## Records for this task
------------------------------

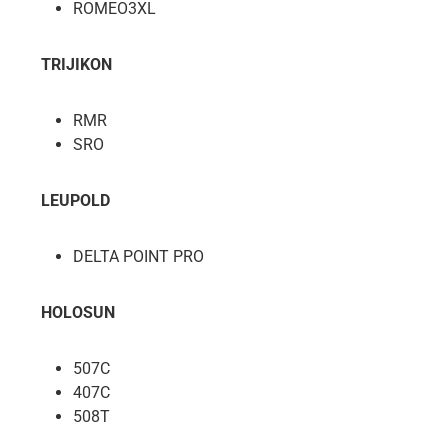
ROMEO3XL
TRIJIKON
RMR
SRO
LEUPOLD
DELTA POINT PRO
HOLOSUN
507C
407C
508T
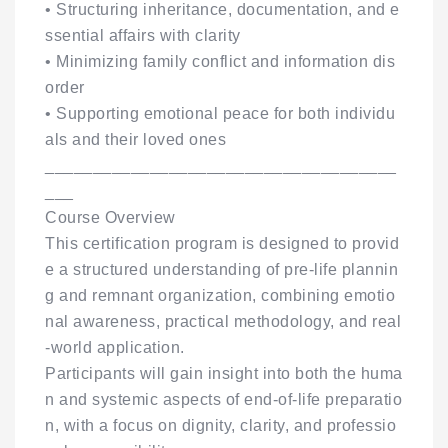
• Structuring inheritance, documentation, and e
ssential affairs with clarity
• Minimizing family conflict and information dis
order
• Supporting emotional peace for both individu
als and their loved ones
_____________________________________
___
Course Overview
This certification program is designed to provid
e a structured understanding of pre-life plannin
g and remnant organization, combining emotio
nal awareness, practical methodology, and real
-world application.
Participants will gain insight into both the huma
n and systemic aspects of end-of-life preparatio
n, with a focus on dignity, clarity, and professio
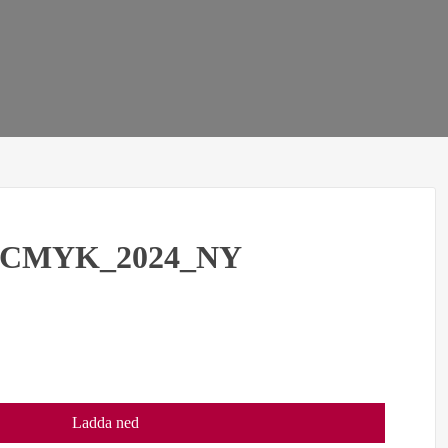
CMYK_2024_NY
Ladda ned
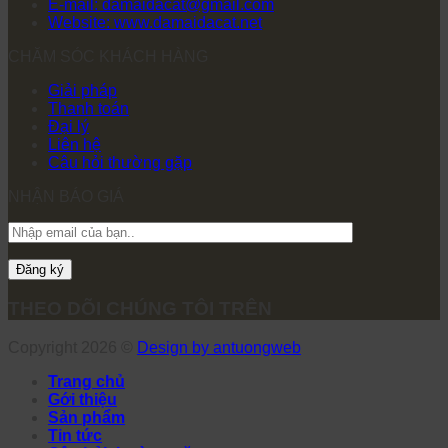
E-mail: damaidacat@gmail.com
Website: www.damaidacat.net
CHĂM SÓC KHÁCH HÀNG
Giải pháp
Thanh toán
Đại lý
Liên hệ
Câu hỏi thường gặp
NHẬN BÁO GIÁ
THEO DÕI CHÚNG TÔI TRÊN
Copyright 2026 ©
Design by antuongweb
Trang chủ
Gới thiệu
Sản phẩm
Tin tức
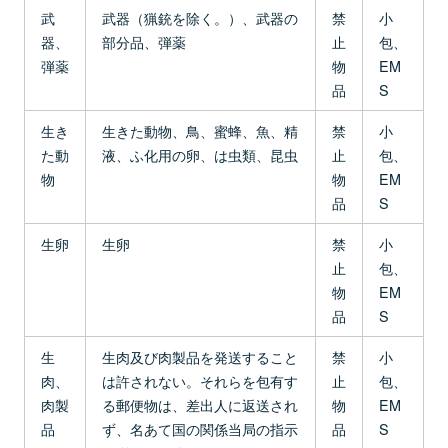
武
武器（猟銃を除く。）、武器の
禁
小
器、
部分品、弾薬
止
包、
弾薬
物
EM
品
S
生き
生きた動物、鳥、蜜蜂、魚、精
禁
小
た動
液、ふ化用の卵、は虫類、昆虫
止
包、
物
物
EM
品
S
生卵
生卵
禁
小
止
包、
物
EM
品
S
生
生肉及び肉製品を発送すること
禁
小
肉、
は許されない。それらを包有す
止
包、
肉製
る郵便物は、差出人に返送され
物
EM
品
ず、名あて国の関係当局の指示
品
S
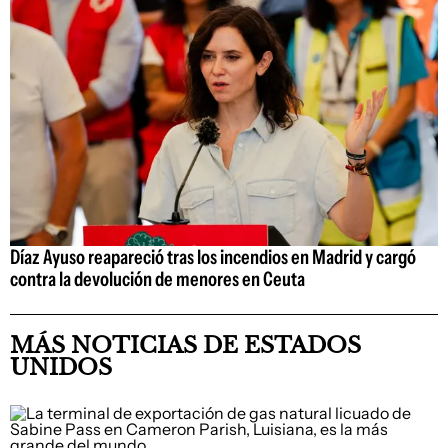
Díaz Ayuso reapareció tras los incendios en Madrid y cargó
contra la devolución de menores en Ceuta
MÁS NOTICIAS DE ESTADOS
UNIDOS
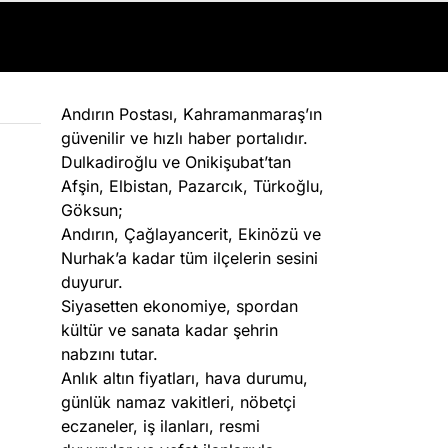
Andırın Postası, Kahramanmaraş’ın
güvenilir ve hızlı haber portalıdır.
Dulkadiroğlu ve Onikişubat’tan
Afşin, Elbistan, Pazarcık, Türkoğlu,
Göksun;
Andırın, Çağlayancerit, Ekinözü ve
Nurhak’a kadar tüm ilçelerin sesini
duyurur.
Siyasetten ekonomiye, spordan
kültür ve sanata kadar şehrin
nabzını tutar.
Anlık altın fiyatları, hava durumu,
günlük namaz vakitleri, nöbetçi
eczaneler, iş ilanları, resmi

------------------------------

## Directions for this task
Filter the listing for the word "kadar" and copy every line that holds it.

## Solution for this exercise
Nurhak’a kadar tüm ilçelerin sesini
kültür ve sanata kadar şehrin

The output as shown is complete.